Text provided
------------------------------------------------------------------------

August 24, 2010 5:50 AM | Posted by Wilbur: | Reply

Totally agree. It does not matter if it is a dream or not, which is why the screen blacks out and he walks away. He accepted whatever it is. The kids changed, but so slightly, since they are built on his actual memory of them. He accepts to finally face them but since they are a memory he cannot make too drastic a change to them as he does not know what they actually look like.

I like the revolving theme you pointed out. Everything is circular, like a classic clock. The stair case, the mazes, even the diagram he drew to Ariande where he said the mind is constantly processing and creating a dream (he even drew it clock wise). He drew a line and said i need you to be here, creating.

I think the whole movie is that line Nolan is creating a superficial movie for us to process (like you said a movie about making a movie) with paradoxes to make us think... he incepted us.

Now, back to the circular theme. the movie starts with him landing ashore of limbo onto Saito's property.

------------------------------------------------------------------------

Given material
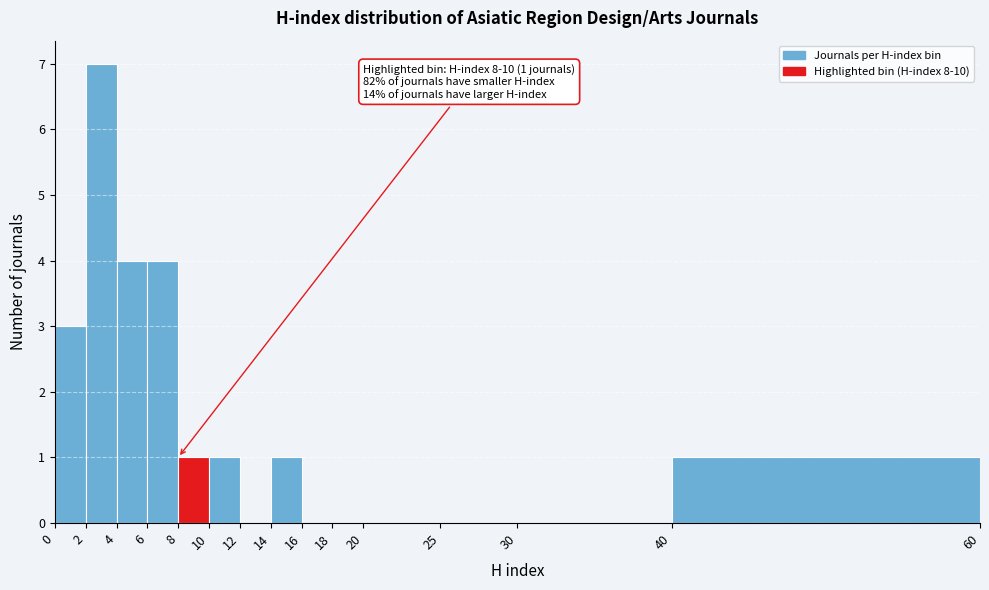

Which range on the x-axis has the tallest bar?

2 to 4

------------------------------------------------------------------------

From the reader comment:
1. Why does the comment say the kids changed only slightly?
2. In which direction did he draw the diagram for Ariande?
3. Where does the comment say the movie starts?
Rely only on the reader comment, not on the data.

Answer box
1. They are built on his actual memory of them.
2. Clockwise.
3. With him landing ashore of limbo onto Saito's property.